Motivation is a photography blog that discusses the creative aspects of photography. The posts will include thoughts about images and their interpretation, photographers and their work, technique, workflow, my ongoing projects, and perhaps even the occasional off topic rant.

Canvas Printing And Gallery Wraps II

In my last post, I started to describe my experienece learning to print on canvas.  To summarize, I was really quite pleased with the appearance of my first print on Breathing Color's Lyve canvas, and had reached the point where I was going to discuss applying the varnish. Fear of having to deal with varnishing was one of the biggest reasons that I put off trying to print on canvas for so long; I suspect there are many would-be canvas printers that are likewise concerned.  The long and the short of it is this. Yes, varnishing is a bit of a pain in the butt for folks who are printing in their spare time.....but in the end the time spent is well worth it.

First of all, why varnish?  Varnishing provides a layer of protection to the bare print since it will not be behind glass.  It seals in the ink and prevents it from rubbing off and from cracking when the canvas is folded to make the gallery wrap.  It also protects the print from UV induced fading.  Finally, an added benefit is that it tends, to some degree, to deepen the balcks, saturate the colors, and give the canvas more 'depth'.

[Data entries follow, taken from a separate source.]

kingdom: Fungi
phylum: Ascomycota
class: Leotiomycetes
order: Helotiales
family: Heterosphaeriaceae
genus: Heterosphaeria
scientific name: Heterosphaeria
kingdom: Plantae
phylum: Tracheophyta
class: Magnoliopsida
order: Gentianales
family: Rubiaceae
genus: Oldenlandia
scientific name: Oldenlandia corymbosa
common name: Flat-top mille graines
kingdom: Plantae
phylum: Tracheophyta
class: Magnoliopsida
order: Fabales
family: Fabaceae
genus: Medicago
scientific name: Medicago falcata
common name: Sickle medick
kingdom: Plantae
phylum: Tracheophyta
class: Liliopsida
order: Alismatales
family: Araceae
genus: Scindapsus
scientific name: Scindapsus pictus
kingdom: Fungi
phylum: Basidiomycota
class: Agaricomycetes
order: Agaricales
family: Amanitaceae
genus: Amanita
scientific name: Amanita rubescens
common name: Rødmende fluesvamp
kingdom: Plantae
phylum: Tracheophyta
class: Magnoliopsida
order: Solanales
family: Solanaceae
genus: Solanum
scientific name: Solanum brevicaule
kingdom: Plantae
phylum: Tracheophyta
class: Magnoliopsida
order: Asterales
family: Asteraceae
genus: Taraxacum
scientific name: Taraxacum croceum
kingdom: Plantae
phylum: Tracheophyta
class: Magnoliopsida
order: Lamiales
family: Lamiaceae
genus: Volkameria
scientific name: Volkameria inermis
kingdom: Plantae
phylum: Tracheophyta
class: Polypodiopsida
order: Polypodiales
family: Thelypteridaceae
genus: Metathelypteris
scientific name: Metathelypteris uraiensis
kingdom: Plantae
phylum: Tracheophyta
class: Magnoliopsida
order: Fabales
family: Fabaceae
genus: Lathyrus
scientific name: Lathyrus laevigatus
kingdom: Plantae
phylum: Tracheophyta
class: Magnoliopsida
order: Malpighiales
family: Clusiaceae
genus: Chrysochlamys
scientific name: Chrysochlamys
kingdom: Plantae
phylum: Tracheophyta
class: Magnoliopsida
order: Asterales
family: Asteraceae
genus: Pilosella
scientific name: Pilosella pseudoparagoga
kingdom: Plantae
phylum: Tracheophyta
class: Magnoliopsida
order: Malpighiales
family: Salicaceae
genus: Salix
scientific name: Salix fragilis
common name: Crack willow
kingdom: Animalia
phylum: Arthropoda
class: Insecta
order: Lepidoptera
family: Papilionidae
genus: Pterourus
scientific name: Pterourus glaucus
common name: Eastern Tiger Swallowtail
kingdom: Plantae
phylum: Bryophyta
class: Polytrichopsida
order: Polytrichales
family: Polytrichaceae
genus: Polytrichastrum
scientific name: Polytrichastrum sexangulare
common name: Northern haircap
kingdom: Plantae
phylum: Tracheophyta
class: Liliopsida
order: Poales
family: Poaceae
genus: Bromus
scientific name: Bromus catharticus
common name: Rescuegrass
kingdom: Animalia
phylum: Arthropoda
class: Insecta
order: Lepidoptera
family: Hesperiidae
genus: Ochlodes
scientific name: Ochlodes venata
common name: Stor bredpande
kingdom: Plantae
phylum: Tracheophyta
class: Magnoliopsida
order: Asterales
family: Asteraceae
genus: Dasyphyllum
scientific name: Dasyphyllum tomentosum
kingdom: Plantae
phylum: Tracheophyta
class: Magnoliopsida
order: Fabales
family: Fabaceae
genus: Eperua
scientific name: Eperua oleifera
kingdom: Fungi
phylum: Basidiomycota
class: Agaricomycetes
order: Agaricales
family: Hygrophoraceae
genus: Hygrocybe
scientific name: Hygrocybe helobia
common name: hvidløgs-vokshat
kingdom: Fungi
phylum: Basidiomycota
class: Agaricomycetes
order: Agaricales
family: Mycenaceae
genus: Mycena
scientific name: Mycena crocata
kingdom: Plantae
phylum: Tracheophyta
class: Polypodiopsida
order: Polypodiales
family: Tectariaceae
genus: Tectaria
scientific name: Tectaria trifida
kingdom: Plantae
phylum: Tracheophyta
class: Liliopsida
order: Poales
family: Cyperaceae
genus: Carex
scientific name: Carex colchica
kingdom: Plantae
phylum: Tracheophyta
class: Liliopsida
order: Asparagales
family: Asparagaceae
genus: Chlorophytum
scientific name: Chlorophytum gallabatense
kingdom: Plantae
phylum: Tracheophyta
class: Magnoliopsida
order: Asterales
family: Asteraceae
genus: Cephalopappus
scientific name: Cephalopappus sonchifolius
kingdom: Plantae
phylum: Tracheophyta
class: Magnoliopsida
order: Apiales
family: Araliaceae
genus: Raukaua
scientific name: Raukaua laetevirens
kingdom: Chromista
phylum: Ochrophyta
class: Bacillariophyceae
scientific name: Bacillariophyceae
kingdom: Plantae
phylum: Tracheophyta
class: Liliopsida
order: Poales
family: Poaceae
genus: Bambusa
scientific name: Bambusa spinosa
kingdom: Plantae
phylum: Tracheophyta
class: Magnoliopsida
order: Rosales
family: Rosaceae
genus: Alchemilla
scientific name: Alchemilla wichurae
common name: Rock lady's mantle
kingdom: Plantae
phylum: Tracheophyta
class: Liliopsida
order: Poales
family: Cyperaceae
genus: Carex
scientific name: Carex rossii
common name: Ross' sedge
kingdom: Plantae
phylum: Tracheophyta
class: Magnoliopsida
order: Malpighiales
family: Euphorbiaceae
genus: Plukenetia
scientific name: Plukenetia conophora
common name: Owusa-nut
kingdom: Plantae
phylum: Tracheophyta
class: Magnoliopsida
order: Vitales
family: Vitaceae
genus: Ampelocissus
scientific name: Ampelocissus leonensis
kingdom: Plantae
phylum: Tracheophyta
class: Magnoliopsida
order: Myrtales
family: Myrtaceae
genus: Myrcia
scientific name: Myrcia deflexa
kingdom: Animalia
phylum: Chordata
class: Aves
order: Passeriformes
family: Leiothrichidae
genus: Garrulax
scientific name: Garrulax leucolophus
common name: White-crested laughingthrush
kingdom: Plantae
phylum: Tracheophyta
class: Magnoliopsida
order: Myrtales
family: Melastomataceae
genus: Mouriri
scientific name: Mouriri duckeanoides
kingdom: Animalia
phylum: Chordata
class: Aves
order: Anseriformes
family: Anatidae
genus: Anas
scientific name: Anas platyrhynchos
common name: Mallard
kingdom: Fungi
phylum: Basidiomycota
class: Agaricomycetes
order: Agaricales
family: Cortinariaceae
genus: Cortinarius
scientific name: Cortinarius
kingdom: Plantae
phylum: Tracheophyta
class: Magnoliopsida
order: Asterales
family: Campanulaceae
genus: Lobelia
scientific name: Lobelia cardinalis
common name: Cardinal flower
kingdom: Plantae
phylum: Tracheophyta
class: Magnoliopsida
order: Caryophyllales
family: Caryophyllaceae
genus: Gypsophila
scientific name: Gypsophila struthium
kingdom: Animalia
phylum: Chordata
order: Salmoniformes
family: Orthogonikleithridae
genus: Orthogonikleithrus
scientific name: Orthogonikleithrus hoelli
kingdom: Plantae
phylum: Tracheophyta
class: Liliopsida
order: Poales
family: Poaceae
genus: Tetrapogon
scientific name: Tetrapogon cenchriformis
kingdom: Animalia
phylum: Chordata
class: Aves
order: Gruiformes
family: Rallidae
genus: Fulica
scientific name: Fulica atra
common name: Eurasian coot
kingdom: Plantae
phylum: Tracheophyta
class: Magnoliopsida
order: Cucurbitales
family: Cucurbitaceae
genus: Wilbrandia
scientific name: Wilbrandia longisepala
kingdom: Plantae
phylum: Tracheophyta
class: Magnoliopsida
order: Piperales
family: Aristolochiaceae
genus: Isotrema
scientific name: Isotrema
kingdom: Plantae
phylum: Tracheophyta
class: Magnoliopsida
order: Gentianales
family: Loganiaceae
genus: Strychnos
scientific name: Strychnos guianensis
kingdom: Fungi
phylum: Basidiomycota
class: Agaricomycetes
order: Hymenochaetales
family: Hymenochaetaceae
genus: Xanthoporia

On to the specifics.  There are basically three ways to apply varnish: from a spray can, via a roller, and using an HVLP spray system.  I won't touch on using a spray can since Breathing Color recommends their Timeless (or Glamour II) varnish for use with Lyve canvas, and this can only be applied via roller or HVLP.

I was initially planning to use the roller method (Breathing color supplies a teaching video on how to apply their varnish using a foam roller) despite the fact that my research suggested that the method seemed to have a significant learning curve to get really nice and consistent results. My reason for planning on using the roller was that it seemed like there would be an even steeper learning curve to using an HVLP gun application....and, besides, the HVLP system recommended by Breathing Color costs close to $600.  Nonetheless, I decided to go with HVLP.

What made me change my mind?  Two things.  The first was that after doing some internet based forum research (ain't the internet amazing), I found that people had succesfully used Timeless applied with a Wagner $68 HVLP gun without any problem whatsoever.  In addition, even though there was a learning curve, it was actually pretty easy to do and gave, for the most part, better and more consistent results than using a roller.  So off I went to Home Depot to get my $68 Wagner HVLP varnish applicator.

To be honest, at first I really didn't know what I was doing and it probably would have been wise to fill the sprayer with water and use a piece of newspaper as a target to get the feel of how to apply the spray.  Instead, I went right to it with a canvas print and it was a disaster.  But, having made a ton of mistakes with this first canvas, I also thought through how to avoid problems during the next attempt.  Reading through this thread about how to correctly apply the varnish with a Wagner HVLP sprayer was also extremely helpful.   Breathing Color also has a video about the spray application, though the thread I noted above was actually even more helpful.

The second and subsequent canvases went really well and I got a beautiful, smooth, professional looking finish.  Allow me to give a few tips that are very basic, but which I found quite useful:

1)  Adjust the little plastic screw on the trigger so that when you fully depress the trigger you get just beyond where the liquid starts to spray out (the liquid doesn't start to spray even when you can hear the air turbine until you depress the trigger to a certain level).  This will ensure that you get a fine, light mist.  This is particularly important for the initial coat or two.

2)  Tape or clip your canvas to a supportive board (at all 4 corners) when spraying, as the 'wind' generated by the gun will blow the canvas around a bit when coming in from the sides.  You don't want it flopping around.  I mount the canvas to a piece of pegboard and then put the pegboard on an easel.

3)  Start spraying well to one side or above the canvas (depending on what direction you are applying the coat) and, after you have a good flow going, make your pass across the canvas and don't stop until you have gone past the other side.  I just start my next pass without stopping at all. 

4)  Some folks recommended using a horizontal or vertical spray pattern.  I found that I got the best results just using a round pattern.

5)  Spray straight at the other words don't use your elbow as a fixed anchor and go side to side from there.  Instead, actually move your whole arm across the front of the canvas so that the spray is always approaching the canvas from a perpendicular viewpoint (helps obtain an even coat).

6)  First spray horizontally and then vertically to ensure complete even coverage. I wait 2 or 3 minutes between the directions and then repeat about 15 minutes later and then again 15 minutes after that.

6)  A finer, lighter coat is better.  To get a fine coat, I had to stand further back from the canvas than suggested in the teaching video above (which was not done using a Wagner).

7)  A finer, lighter coat is better.

8)  Did I mention that a finer, lighter coat is better?

9)  Clean the spray gun after using the varnish so that residual varnish doesn't dry and clog the gun.  The unused portion of the varnish can be poured back into the original container.  Breathing Color has assured me that the shelf life after opening is a year.

Varnishing sounds complicated and tricky.  It's not.  just give yourself one or two test canvases to practice on first.